■ **Document text**
Equitable Eyes DOL's Fiduciary Rule Approach

Nick Lane. Credit: Equitable

What You Need to Know

The Insured Retirement Institute and Finseca see the proposal as unnecessary.
The National Association of Insurance Commissioners also opposes the new regulations.
Equitable noted a lack of private right of action in the updated language.

Annuity market players are still trying to determine how the 494 pages of new U.S. Labor Department fiduciary rule regulation drafts compare with what the department put out in 2016.

Nick Lane, the president of Equitable, said his company is also studying the new proposal, and seeing how it differs from the old, ill-fated effort.

But, at this point, “for Equitable, we see no material impact, given the investments we’ve made and the changing landscape,” he said.

Many representatives from insurance industry, regulator and consumer groups have said that they think the new proposal and the previous effort look similar.

■ **Required work**
Continue the article above about Equitable and the Labor Department's fiduciary rule proposal, starting after its last sentence.

■ **Information shown**
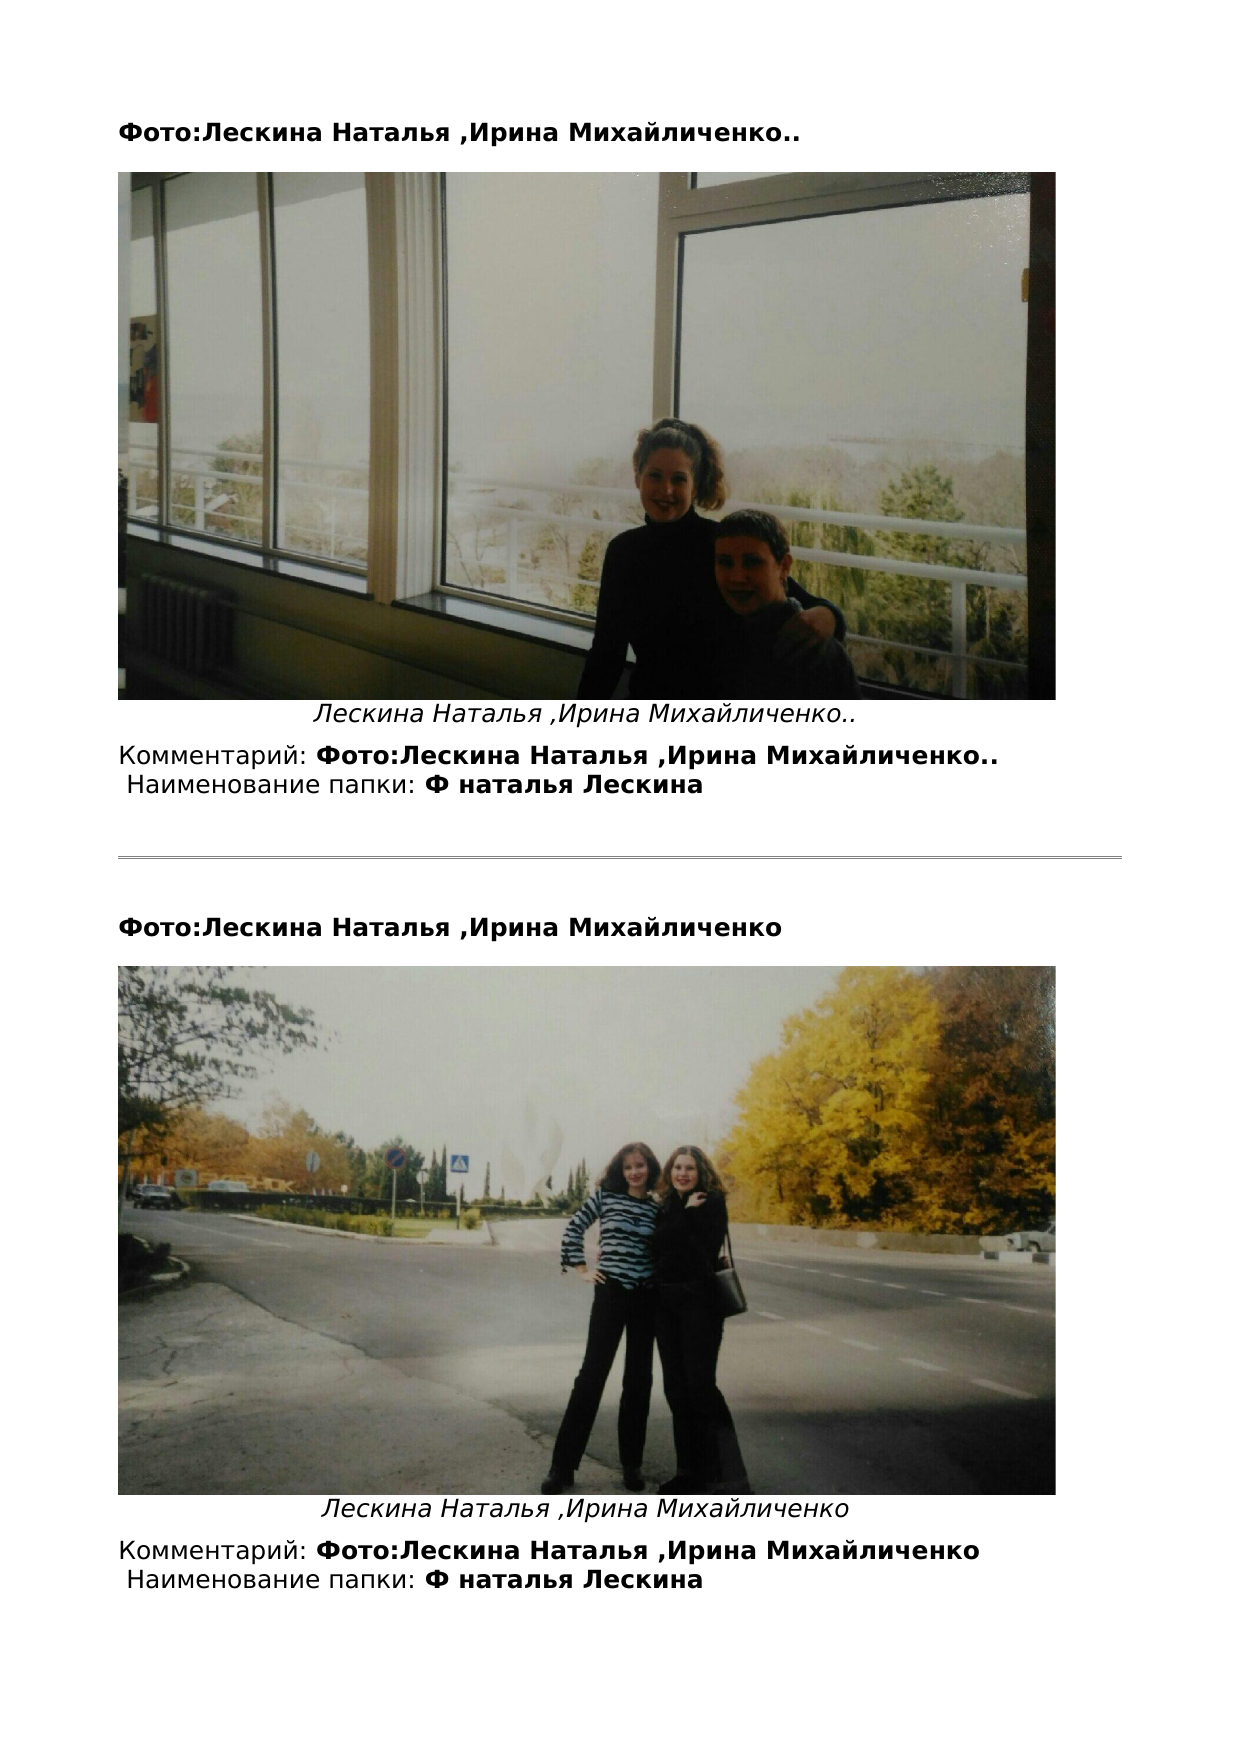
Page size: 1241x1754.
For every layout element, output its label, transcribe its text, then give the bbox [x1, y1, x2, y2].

■ **Task output**
What it means: How players end up seeing the new proposal will affect whether independent annuity agents and brokers helping clients roll over retirement account assets will have to give clients detailed descriptions of their initial and renewal commissions.

The proposals: The Labor Department has posted four draft regulations that would affect retirement savers who roll assets from a 401(k) plan.

The longest would define the term “investment advice fiduciary.”

A second would update Prohibited Transaction Exemption 84-24, which sets the rules for independent agents and brokers who want to act as fiduciaries and also earn sales commissions, and a third would update PTE 2020-02, which affects investment advisors who are supervised by insurers, banks, broker-dealers, RIAs or other financial institutions.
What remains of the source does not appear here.